Exercise goal:
Below are some records. Say how many of their lines contain the string "Technology", and give nothing but the number.

Dataset entries:
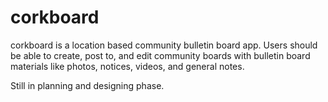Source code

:# corkboard
corkboard is a location based community bulletin board app. Users should be able
to create, post to, and edit community boards with bulletin board materials like
photos, notices, videos, and general notes.

Still in planning and designing phase.

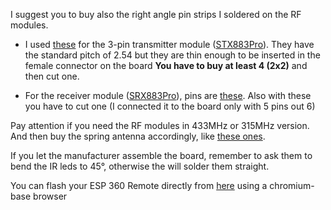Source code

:  I suggest you to buy also the right angle pin strips I soldered on the RF modules.
 
 - I used [these](https://www.lcsc.com/product-detail/_XFCN-_C781823.html) for the 3-pin transmitter module ([STX883Pro](https://www.nicerf.com/ask-modules/ask-transmitter-module-stx883pro.html)). 
 They have the standard pitch of 2.54 but they are thin enough to be inserted in the female connector on the board  **You have to buy at least 4 (2x2)** and then cut one. 
 
 - For the receiver module ([SRX883Pro](https://www.nicerf.com/ask-modules/ask-receiver-module-srx883pro.html)), pins are [these](https://www.lcsc.com/product-detail/_HCTL-_C2905972.html). Also with these you have to cut one (I connected it to the board only with 5 pins out 6)

Pay attention if you need the RF modules in 433MHz or 315MHz version. And then buy the spring antenna accordingly, like [these ones](https://www.lcsc.com/products/Antennas_912.html).

If you let the manufacturer assemble the board, remember to ask them to bend the IR leds to 45°, otherwise the will solder them straight.

You can flash your ESP 360 Remote directly from [here](https://aaelectronics-docs.com/documentation/flashing/flashing.html) using a chromium-base browser
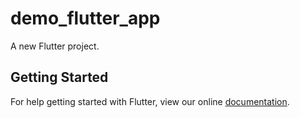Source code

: # demo_flutter_app

A new Flutter project.

## Getting Started

For help getting started with Flutter, view our online
[documentation](https://flutter.io/).
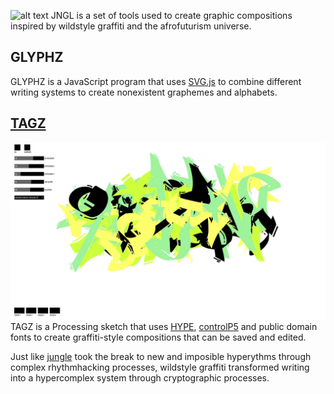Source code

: ![alt text](https://i.imgur.com/TIibORb.png)
JNGL is a set of tools used to create graphic compositions inspired by wildstyle graffiti and the afrofuturism universe.

## GLYPHZ
GLYPHZ is a JavaScript program that uses [SVG.js](https://svgjs.com/docs/3.0/) to combine different writing systems to create nonexistent graphemes and alphabets.

## [TAGZ](/TAGZ)
![TAGZ SCREENSHOT](/tagz/tagz_screenshot.png)
TAGZ is a Processing sketch that uses [HYPE](https://www.hypeframework.com/), [controlP5](http://www.sojamo.de/libraries/controlP5/) and public domain fonts to create graffiti-style compositions that can be saved and edited.

Just like [jungle](https://www.youtube.com/watch?v=5cGvbsqghp4) took the break to new and imposible hyperythms through complex rhythmhacking processes, wildstyle graffiti transformed writing into a hypercomplex system through cryptographic processes.

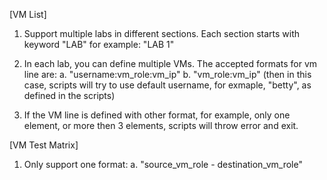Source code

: [VM List]
1. Support multiple labs in different sections. Each section starts with keyword "LAB"
    for example: "LAB 1"

2. In each lab, you can define multiple VMs. The accepted formats for vm line are:
    a. "username:vm_role:vm_ip"
    b. "vm_role:vm_ip" (then in this case, scripts will try to use default username, for exmaple, "betty", as defined in the scripts)

3. If the VM line is defined with other format, for example, only one element, or more then 3 elements, scripts will throw error and exit.

[VM Test Matrix]
1. Only support one format:
    a. "source_vm_role - destination_vm_role"
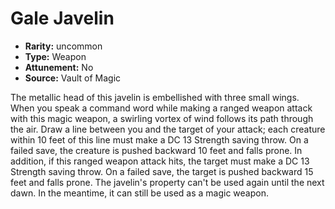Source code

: 
# Gale Javelin

* **Rarity:** uncommon
* **Type:** Weapon
* **Attunement:** No
* **Source:** Vault of Magic


The metallic head of this javelin is embellished with three small wings. When you speak a command word while making a ranged weapon attack with this magic weapon, a swirling vortex of wind follows its path through the air. Draw a line between you and the target of your attack; each creature within 10 feet of this line must make a DC 13 Strength saving throw. On a failed save, the creature is pushed backward 10 feet and falls prone. In addition, if this ranged weapon attack hits, the target must make a DC 13 Strength saving throw. On a failed save, the target is pushed backward 15 feet and falls prone. The javelin's property can't be used again until the next dawn. In the meantime, it can still be used as a magic weapon.
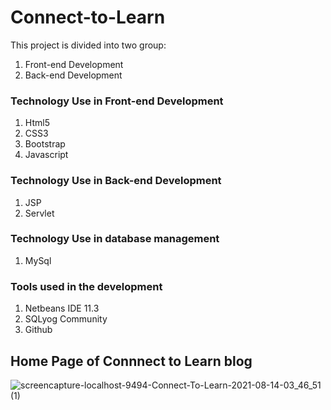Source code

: # Connect-to-Learn
This project is divided into two group:
1. Front-end Development
2. Back-end Development

### Technology Use in Front-end Development 
1. Html5
2. CSS3
3. Bootstrap
4. Javascript

### Technology Use in Back-end Development 
1. JSP
2. Servlet

### Technology Use in database management
1. MySql

### Tools used in the development
1. Netbeans IDE 11.3
2. SQLyog Community 
3. Github

## Home Page of Connnect to Learn blog
![screencapture-localhost-9494-Connect-To-Learn-2021-08-14-03_46_51 (1)](https://user-images.githubusercontent.com/71713885/129426160-3f23e048-c8a0-471a-ba9f-10e6b8dc42a9.png)

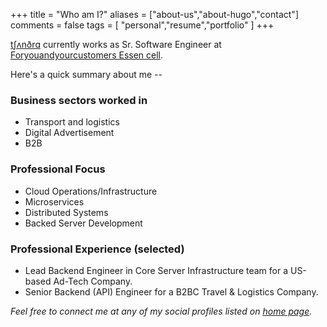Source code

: +++
title = "Who am I?"
aliases = ["about-us","about-hugo","contact"]
comments = false
tags = [
    "personal","resume","portfolio"
] 
+++

[tʃʌnðrɑ](http://ipa-reader.xyz/?text=tʃʌnðrɑ&voice=Joey) currently works as Sr. Software Engineer at [Foryouandyourcustomers Essen cell](https://foryouandyourcustomers.com/cells/essen/?lang=en).

Here's a quick summary about me --

### Business sectors worked in 
* Transport and logistics 
* Digital Advertisement  
* B2B 

### Professional Focus 
* Cloud Operations/Infrastructure
* Microservices
* Distributed Systems
* Backed Server Development

### Professional Experience (selected)
* Lead Backend Engineer in Core Server Infrastructure team for a US-based Ad-Tech Company.
* Senior Backend (API) Engineer for a B2BC Travel & Logistics Company. 

_Feel free to connect me at any of my social profiles listed on [home page](/)._

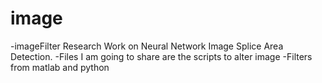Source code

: # image
-imageFilter 
Research Work on Neural Network Image Splice Area Detection.
-Files I am going to share are the scripts to alter image
-Filters from matlab and python 

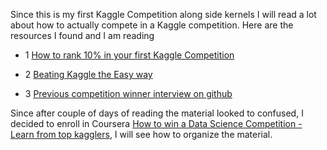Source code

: Since this is my first Kaggle Competition along side kernels I will read a lot about how to actually compete in a Kaggle competition.
Here are the resources I found and I am reading

- 1 [How to rank 10% in your first Kaggle Competition](http://dnc1994.com/2016/05/rank-10-percent-in-first-kaggle-competition-en/)

- 2 [Beating Kaggle the Easy way](http://www.ke.tu-darmstadt.de/lehre/arbeiten/studien/2015/Dong_Ying.pdf)

- 3 [Previous competition winner interview on github](https://github.com/ChenglongChen/Kaggle_CrowdFlower/blob/master/BlogPost/BlogPost.md)

Since after couple of days of reading the material looked to confused, I decided to enroll in Coursera [How to win a Data Science Competition - Learn from top kagglers](https://www.coursera.org/learn/competitive-data-science), I will see how to organize the material.
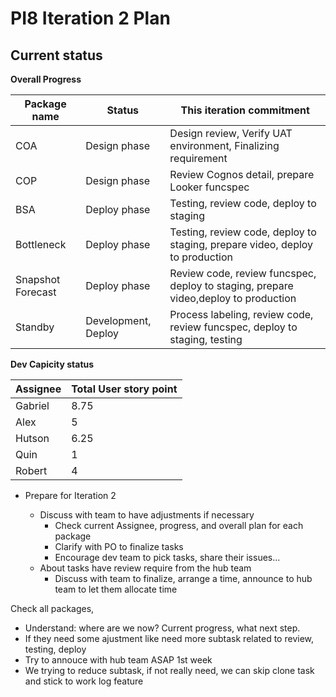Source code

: # PI8 Iteration 2 Plan

## Current status

**Overall Progress**

| Package name      | Status              | This iteration commitment                                                           |
| ----------------- | ------------------- | ----------------------------------------------------------------------------------- |
| COA               | Design phase        | Design review, Verify UAT environment, Finalizing requirement                       |
| COP               | Design phase        | Review Cognos detail, prepare Looker funcspec                                       |
| BSA               | Deploy phase        | Testing, review code, deploy to staging                                             |
| Bottleneck        | Deploy phase        | Testing, review code, deploy to staging, prepare video, deploy to production        |
| Snapshot Forecast | Deploy phase        | Review code, review funcspec, deploy to staging, prepare video,deploy to production |
| Standby           | Development, Deploy | Process labeling, review code, review funcspec, deploy to staging, testing          |

**Dev Capicity status**

| Assignee | Total User story point |
| -------- | ---------------------- |
| Gabriel  | 8.75                   |
| Alex     | 5                      |
| Hutson   | 6.25                   |
| Quin     | 1                      |
| Robert   | 4                      |


- Prepare for Iteration 2
  
  - Discuss with team to have adjustments if necessary
    - Check current Assignee, progress, and overall plan for each package
    - Clarify with PO to finalize tasks
    - Encourage dev team to pick tasks, share their issues...
  - About tasks have review require from the hub team
    - Discuss with team to finalize, arrange a time, announce to hub team  to let them allocate time


Check all packages,
- Understand: where are we now? Current progress, what next step.
- If they need some ajustment like need more subtask related to review, testing, deploy
- Try to annouce with hub team ASAP 1st week
- We trying to reduce subtask, if not really need, we can skip clone task and stick to work log feature
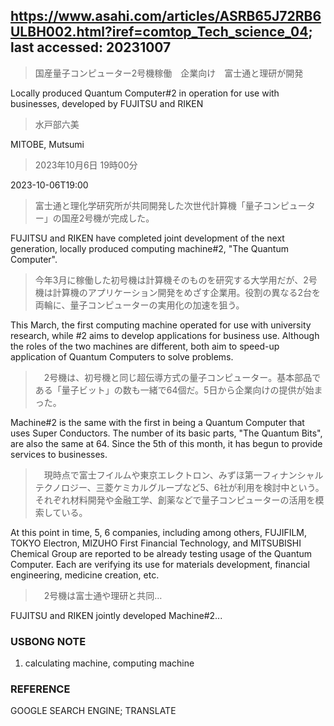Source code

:## https://www.asahi.com/articles/ASRB65J72RB6ULBH002.html?iref=comtop_Tech_science_04; last accessed: 20231007

> 国産量子コンピューター2号機稼働　企業向け　富士通と理研が開発

Locally produced Quantum Computer#2 in operation for use with businesses, developed by FUJITSU and RIKEN

> 水戸部六美

MITOBE, Mutsumi

> 2023年10月6日 19時00分

2023-10-06T19:00

> 富士通と理化学研究所が共同開発した次世代計算機「量子コンピューター」の国産2号機が完成した。

FUJITSU and RIKEN have completed joint development of the next generation, locally produced computing machine#2, "The Quantum Computer".

> 今年3月に稼働した初号機は計算機そのものを研究する大学用だが、2号機は計算機のアプリケーション開発をめざす企業用。役割の異なる2台を両輪に、量子コンピューターの実用化の加速を狙う。

This March, the first computing machine operated for use with university research, while #2 aims to develop applications for business use. Although the roles of the two machines are different, both aim to speed-up application of Quantum Computers to solve problems.

>　2号機は、初号機と同じ超伝導方式の量子コンピューター。基本部品である「量子ビット」の数も一緒で64個だ。5日から企業向けの提供が始まった。

Machine#2 is the same with the first in being a Quantum Computer that uses Super Conductors. The number of its basic parts, "The Quantum Bits", are also the same at 64. Since the 5th of this month, it has begun to provide services to businesses. 

>　現時点で富士フイルムや東京エレクトロン、みずほ第一フィナンシャルテクノロジー、三菱ケミカルグループなど5、6社が利用を検討中という。それぞれ材料開発や金融工学、創薬などで量子コンピューターの活用を模索している。

At this point in time, 5, 6 companies, including among others, FUJIFILM, TOKYO Electron, MIZUHO First Financial Technology, and MITSUBISHI Chemical Group are reported to be already testing usage of the Quantum Computer. Each are verifying its use for materials development, financial engineering, medicine creation, etc.

>　2号機は富士通や理研と共同…

FUJITSU and RIKEN jointly developed Machine#2...

### USBONG NOTE

1) calculating machine, computing machine

### REFERENCE

GOOGLE SEARCH ENGINE; TRANSLATE
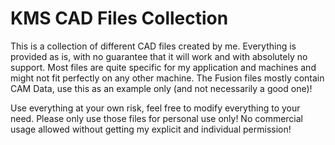 # KMS CAD Files Collection

This is a collection of different CAD files created by me. 
Everything is provided as is, with no guarantee that it will work and with absolutely no support. Most files are quite specific for my application and machines and might not fit perfectly on any other machine. 
The Fusion files mostly contain CAM Data, use this as an example only (and not necessarily a good one)!

Use everything at your own risk, feel free to modify everything to your need.
Please only use those files for personal use only! 
No commercial usage allowed without getting my explicit and individual permission!
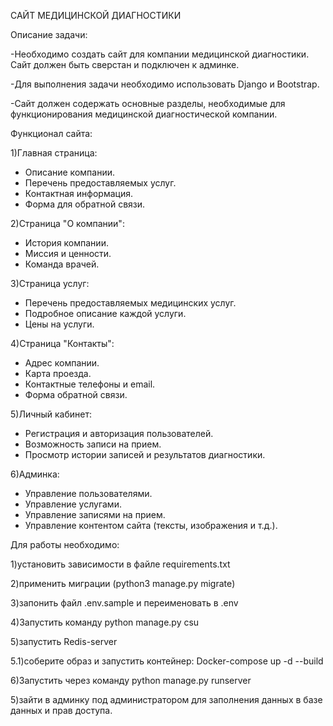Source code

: САЙТ МЕДИЦИНСКОЙ ДИАГНОСТИКИ

Описание задачи:

-Необходимо создать сайт для компании медицинской диагностики. Сайт должен быть сверстан и подключен к админке. 

-Для выполнения задачи необходимо использовать Django и Bootstrap. 

-Сайт должен содержать основные разделы, необходимые для функционирования медицинской диагностической компании.


Функционал сайта:

1)Главная страница:
- Описание компании.
- Перечень предоставляемых услуг.
- Контактная информация.
- Форма для обратной связи.

2)Страница "О компании":
- История компании.
- Миссия и ценности.
- Команда врачей.

3)Страница услуг:
- Перечень предоставляемых медицинских услуг.
- Подробное описание каждой услуги.
- Цены на услуги.

4)Страница "Контакты":
- Адрес компании.
- Карта проезда.
- Контактные телефоны и email.
- Форма обратной связи.

5)Личный кабинет:
- Регистрация и авторизация пользователей.
- Возможность записи на прием.
- Просмотр истории записей и результатов диагностики.

6)Админка:
- Управление пользователями.
- Управление услугами.
- Управление записями на прием.
- Управление контентом сайта (тексты, изображения и т.д.).



Для работы необходимо:

1)установить зависимости в файле requirements.txt

2)применить миграции (python3 manage.py migrate)

3)запонить файл .env.sample и переименовать в .env

4)Запустить команду python manage.py csu

5)запустить Redis-server

5.1)соберите образ и запустить контейнер: Docker-compose up -d --build

6)Запустить через команду python manage.py runserver

5)зайти в админку под администратором для заполнения данных в базе данных и прав доступа.

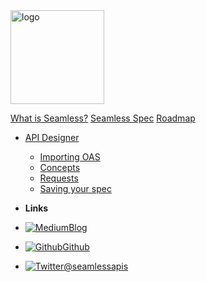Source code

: <!-- docs/_sidebar.md -->

<img src="/images/blue-logo.svg" data-origin="images/logo-blue.svg" alt="logo" style="width: 150px;">

[What is Seamless?](/?id=what-is-seamless)
[Seamless Spec](seamless-spec.md)
[Roadmap](roadmap.md)
- [API Designer](designer/overview.md)
    - [Importing OAS](designer/oas-import.md)
    - [Concepts](designer/concepts.md)
    - [Requests](designer/requests.md)
    - [Saving your spec](designer/cli.md)

- **Links**
- [![Medium](https://icongr.am/entypo/medium.svg?color=808080&size=16)Blog](https://medium.com/seamless-blog)
- [![Github](https://icongram.jgog.in/simple/github.svg?color=808080&size=16)Github](https://github.com/seamlessapis)
- [![Twitter](https://icongram.jgog.in/simple/twitter.svg?colored&size=16)@seamlessapis](http://twitter.com/seamlessapis)
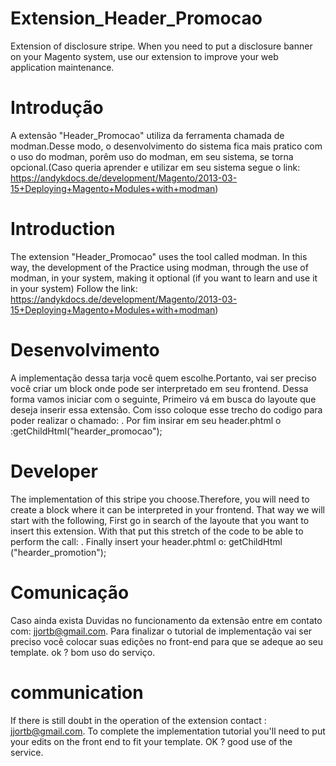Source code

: # Extension_Header_Promocao
Extension of disclosure stripe. When you need to put a disclosure banner on your Magento system, use our extension to improve your web application maintenance.

# Introdução
A extensão "Header_Promocao" utiliza da ferramenta chamada de modman.Desse modo, o desenvolvimento do sistema fica mais
pratico com o uso do modman, porêm uso do modman, em seu sistema, se torna opcional.(Caso queria aprender e utilizar em seu sistema
segue o link: https://andykdocs.de/development/Magento/2013-03-15+Deploying+Magento+Modules+with+modman)
# Introduction
The extension "Header_Promocao" uses the tool called modman. In this way, the development of the
Practice using modman, through the use of modman, in your system, making it optional (if you want to learn and use it in your system)
Follow the link:  https://andykdocs.de/development/Magento/2013-03-15+Deploying+Magento+Modules+with+modman)

# Desenvolvimento 
A implementação dessa tarja você quem escolhe.Portanto, vai ser preciso você criar um block onde pode ser interpretado em seu frontend.
Dessa forma vamos iniciar com o seguinte, Primeiro vá em busca do layoute que deseja inserir essa extensão. Com isso coloque esse trecho
do codigo para poder realizar o chamado: <block type="page/html" name="header_promocao" as="header_promocao" template="page/html/headerpromocao.phtml"/>.
Por fim insirar em seu header.phtml o :getChildHtml("hearder_promocao");

# Developer
The implementation of this stripe you choose.Therefore, you will need to create a block where it can be interpreted in your frontend.
That way we will start with the following, First go in search of the layoute that you want to insert this extension. With that put this stretch
of the code to be able to perform the call: <block type = "page / html" name = "header_promotion" as = "header_promocao" template = "page / html / headerpromocao.phtml" />.
Finally insert your header.phtml o: getChildHtml ("hearder_promotion");

# Comunicação 
Caso ainda exista Duvidas no funcionamento da extensão entre em contato com: jjortb@gmail.com. Para finalizar o tutorial de implementação
vai ser preciso você colocar suas edições no front-end para que se adeque ao seu template. ok ? bom uso do serviço.

# communication
If there is still doubt in the operation of the extension contact : jjortb@gmail.com. To complete the implementation tutorial
you'll need to put your edits on the front end to fit your template. OK ? good use of the service.

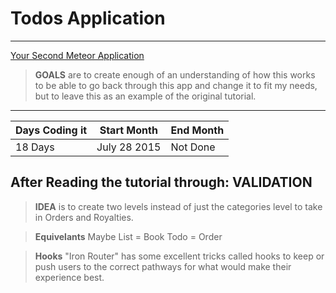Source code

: # Todos Application
*****
[Your Second Meteor Application](http://meteortips.com/second-meteor-tutorial/)

>**GOALS** are to create enough of an understanding of how this works to be able to go back through this app and change it to fit my needs, but to leave this as an example of the original tutorial.
*****
| Days Coding it  | Start Month | End Month |
|-----------------|-------------|-----------|
| 18 Days         | July 28 2015| Not Done  |


## After Reading the tutorial through: **VALIDATION**

>**IDEA** is to create two levels instead of just the categories level to take in Orders and Royalties.

>**Equivelants** Maybe
>List = Book
>Todo = Order

>**Hooks** "Iron Router" has some excellent tricks called hooks to keep or push users to the correct pathways for what would make their experience best.
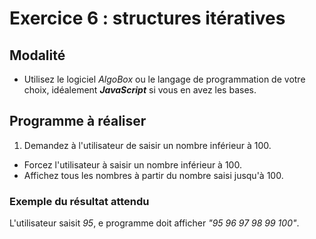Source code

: # Exercice 6 : structures itératives

## Modalité

- Utilisez le logiciel *AlgoBox* ou le langage de programmation de votre choix, idéalement ***JavaScript*** si vous en avez les bases.

## Programme à réaliser

1. Demandez à l'utilisateur de saisir un nombre inférieur à 100.
- Forcez l'utilisateur à saisir un nombre inférieur à 100.
- Affichez tous les nombres à partir du nombre saisi jusqu'à 100.

### Exemple du résultat attendu

L'utilisateur saisit *95*,  e programme doit afficher *"95 96 97 98 99 100"*.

Written reply:
4